In the next step, the researchers attached their signaling scout to nanoparticles made of superparamagnetic dextran-coated iron oxide (SPIO) - a contrast agent used in magnetic resonance imaging. In cell cultures, the particles still bound tightly to clumps of protein present, so the first test for use as a nano-submarine on a special mission was passed.

But like in the film, such a foreign body in the bloodstream naturally has to contend with massive resistance. Immune system patrols who encounter the intruder will try with all means to render the suspected enemy harmless - in the case of the nanoparticles simply eat them up.

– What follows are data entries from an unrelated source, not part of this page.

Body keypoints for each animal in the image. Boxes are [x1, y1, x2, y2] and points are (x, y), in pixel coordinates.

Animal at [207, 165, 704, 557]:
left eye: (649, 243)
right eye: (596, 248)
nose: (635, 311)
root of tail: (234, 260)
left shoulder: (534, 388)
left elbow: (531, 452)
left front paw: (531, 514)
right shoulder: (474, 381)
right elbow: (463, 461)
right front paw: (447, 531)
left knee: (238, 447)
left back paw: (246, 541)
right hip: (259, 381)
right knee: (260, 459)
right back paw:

Which is what happened when the scientists injected their construct into live mice.

There was only one common distraction: decoys. Before injecting their animals with the tumor scouts, the researchers treated the mice with liposomes that they had coated with nickel. This kept the rodents' immune defenses so busy that not only did the half-life of the circulating nanoparticles increase fivefold, but their hit-binding rate also increased. However, the success is marred by a worrying downside: some mice did not survive this pretreatment. Without nickel, however, the liposomes proved to be significantly less effective. "Reducing the nickel content could represent an appropriate compromise between toxicity and effectiveness," the researchers speculate. So there is still some tinkering to be done here.

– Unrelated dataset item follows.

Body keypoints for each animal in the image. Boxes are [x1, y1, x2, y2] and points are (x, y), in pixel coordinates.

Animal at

But they were happy about another, unexpected effect: The nanoparticles not only bind to clumps, they also clump together. On the one hand, this amplifies the light signal, but on the other hand, it also clogs the colonized vessels. So far, the search parties have only cut off a fifth of the tumor's supply routes in this way, which does not slow it down further in its growth. However, Ruoslahti and his team believe that this campaign could certainly be spurred on – after all, starving out tumors by cutting off the blood supply that supplies them is one of the most important approaches in cancer treatment. And that is by no means the end of all the possibilities: the scientists hope that the nanoparticles could be strapped on to a drug piggyback that would attack the tumor chemically.

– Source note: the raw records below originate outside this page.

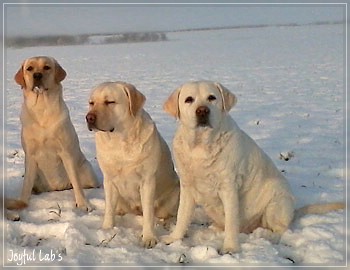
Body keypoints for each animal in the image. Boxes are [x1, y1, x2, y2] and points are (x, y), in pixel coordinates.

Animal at [161, 81, 344, 254]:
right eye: (189, 99)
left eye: (212, 97)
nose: (202, 111)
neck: (201, 146)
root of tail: (293, 211)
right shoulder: (187, 186)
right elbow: (182, 216)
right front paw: (174, 238)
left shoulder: (229, 187)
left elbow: (231, 221)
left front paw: (230, 248)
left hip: (276, 203)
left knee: (282, 229)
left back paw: (267, 235)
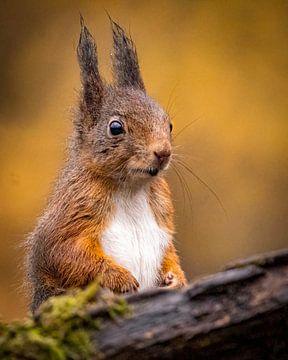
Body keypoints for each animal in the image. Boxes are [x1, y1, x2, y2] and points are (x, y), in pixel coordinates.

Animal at [26, 17, 187, 312]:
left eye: (169, 124)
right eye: (115, 128)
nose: (163, 152)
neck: (130, 187)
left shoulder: (163, 214)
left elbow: (169, 253)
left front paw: (176, 278)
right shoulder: (72, 210)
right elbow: (62, 252)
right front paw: (118, 277)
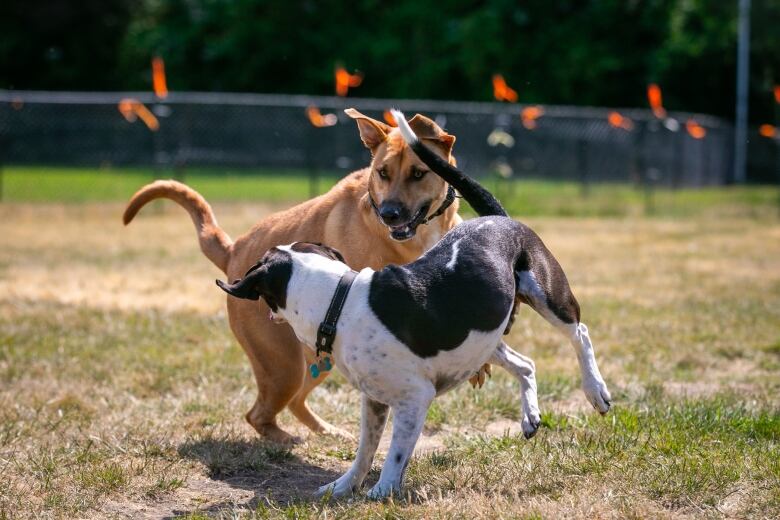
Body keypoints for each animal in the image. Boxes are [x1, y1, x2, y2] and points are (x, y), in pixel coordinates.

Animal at [120, 108, 464, 442]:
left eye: (418, 173)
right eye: (382, 172)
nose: (389, 214)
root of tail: (233, 252)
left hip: (315, 361)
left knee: (295, 401)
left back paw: (325, 430)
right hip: (283, 366)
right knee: (259, 413)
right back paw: (284, 439)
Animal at [216, 110, 612, 500]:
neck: (338, 300)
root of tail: (499, 218)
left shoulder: (413, 398)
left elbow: (395, 453)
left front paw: (382, 491)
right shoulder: (374, 399)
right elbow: (364, 450)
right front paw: (343, 486)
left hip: (547, 294)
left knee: (580, 333)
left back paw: (596, 391)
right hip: (482, 338)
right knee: (525, 364)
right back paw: (530, 415)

So is medicine coming up with the fantastic journey, episode two, to cancer therapy? Of course not that quickly. Quite apart from the fact that all studies so far have been made on mice, not humans, the main question remains about the risks and side effects. As nice as the whole plot reads, there are a few points in the results that need to be examined more closely. For example, the researchers found their nanoparticles in high concentrations in the liver. Although they did not clump together there, it is still unclear whether they harmed the animals in the long term or in some other way. It also remains to be clarified to what extent the particles are deposited with adverse effects in other organs or body regions - such as open wounds, for example, which also offer a rich supply of plasma protein clusters.

So the signaling license-to-kill tumor nanoscout is still science fiction. But what will we say about that in forty years?